**Task description:** Could you find every line in the records below that contains the word "Adhesive" and copy it?

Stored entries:
* * *
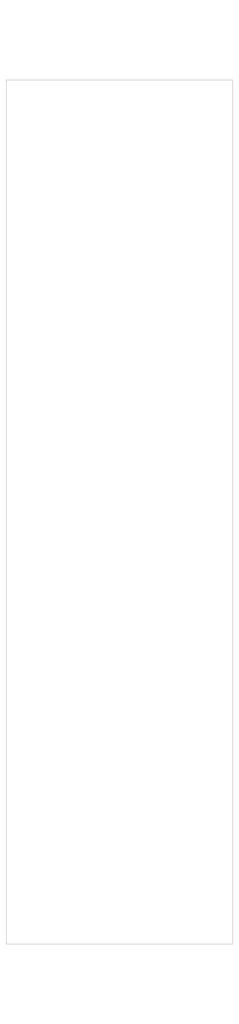
<source format=kicad_pcb>
(kicad_pcb (version 20211014) (generator pcbnew)

  (general
    (thickness 1.6)
  )

  (paper "A4")
  (layers
    (0 "F.Cu" signal)
    (31 "B.Cu" signal)
    (32 "B.Adhes" user "B.Adhesive")
    (33 "F.Adhes" user "F.Adhesive")
    (34 "B.Paste" user)
    (35 "F.Paste" user)
    (36 "B.SilkS" user "B.Silkscreen")
    (37 "F.SilkS" user "F.Silkscreen")
    (38 "B.Mask" user)
    (39 "F.Mask" user)
    (40 "Dwgs.User" user "User.Drawings")
    (41 "Cmts.User" user "User.Comments")
    (42 "Eco1.User" user "User.Eco1")
    (43 "Eco2.User" user "User.Eco2")
    (44 "Edge.Cuts" user)
    (45 "Margin" user)
    (46 "B.CrtYd" user "B.Courtyard")
    (47 "F.CrtYd" user "F.Courtyard")
    (48 "B.Fab" user)
    (49 "F.Fab" user)
    (50 "User.1" user)
    (51 "User.2" user)
    (52 "User.3" user)
    (53 "User.4" user)
    (54 "User.5" user)
    (55 "User.6" user)
    (56 "User.7" user)
    (57 "User.8" user)
    (58 "User.9" user)
  )

  (setup
    (pad_to_mask_clearance 0)
    (pcbplotparams
      (layerselection 0x00010fc_ffffffff)
      (disableapertmacros false)
      (usegerberextensions false)
      (usegerberattributes true)
      (usegerberadvancedattributes true)
      (creategerberjobfile true)
      (svguseinch false)
      (svgprecision 6)
      (excludeedgelayer true)
      (plotframeref false)
      (viasonmask false)
      (mode 1)
      (useauxorigin false)
      (hpglpennumber 1)
      (hpglpenspeed 20)
      (hpglpendiameter 15.000000)
      (dxfpolygonmode true)
      (dxfimperialunits true)
      (dxfusepcbnewfont true)
      (psnegative false)
      (psa4output false)
      (plotreference true)
      (plotvalue true)
      (plotinvisibletext false)
      (sketchpadsonfab false)
      (subtractmaskfromsilk false)
      (outputformat 1)
      (mirror false)
      (drillshape 1)
      (scaleselection 1)
      (outputdirectory "")
    )
  )

  (net 0 "")

  (gr_line (start 0.75 10) (end 0.75 118.5) (layer "Edge.Cuts") (width 0.1) (tstamp 1a09a7cb-78f5-4989-9bdf-8b4c4a8beb1d))
  (gr_line (start 29.25 118.5) (end 29.25 10) (layer "Edge.Cuts") (width 0.1) (tstamp 2aef071e-f380-49c0-b1ba-860b2a4bd684))
  (gr_line (start 0.75 118.5) (end 29.25 118.5) (layer "Edge.Cuts") (width 0.1) (tstamp 347e4106-0ad8-4579-9925-c65107fafee2))
  (gr_line (start 0.75 10) (end 29.25 10) (layer "Edge.Cuts") (width 0.1) (tstamp c8cb28f7-4e0d-49a3-8b9b-fcff4adac1d4))
  (gr_line (start 30 0) (end 30 128.5) (layer "User.1") (width 0.1) (tstamp 14be568d-2e52-4aed-b81b-dddc75cbdd07))
  (gr_line (start 0 128.5) (end 0 0) (layer "User.1") (width 0.1) (tstamp 159574a9-ecec-48bb-adb0-3dc9e65d4e79))
  (gr_line (start 0 0) (end 30 0) (layer "User.1") (width 0.1) (tstamp 7a879184-fad8-4feb-afb5-86fe8d34f1f7))
  (gr_line (start 30 128.5) (end 0 128.5) (layer "User.1") (width 0.1) (tstamp bc3f6e1f-c81e-4889-865a-0e223a5a22e2))

)

</source>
* * *
**Response below:**
    (32 "B.Adhes" user "B.Adhesive")
    (33 "F.Adhes" user "F.Adhesive")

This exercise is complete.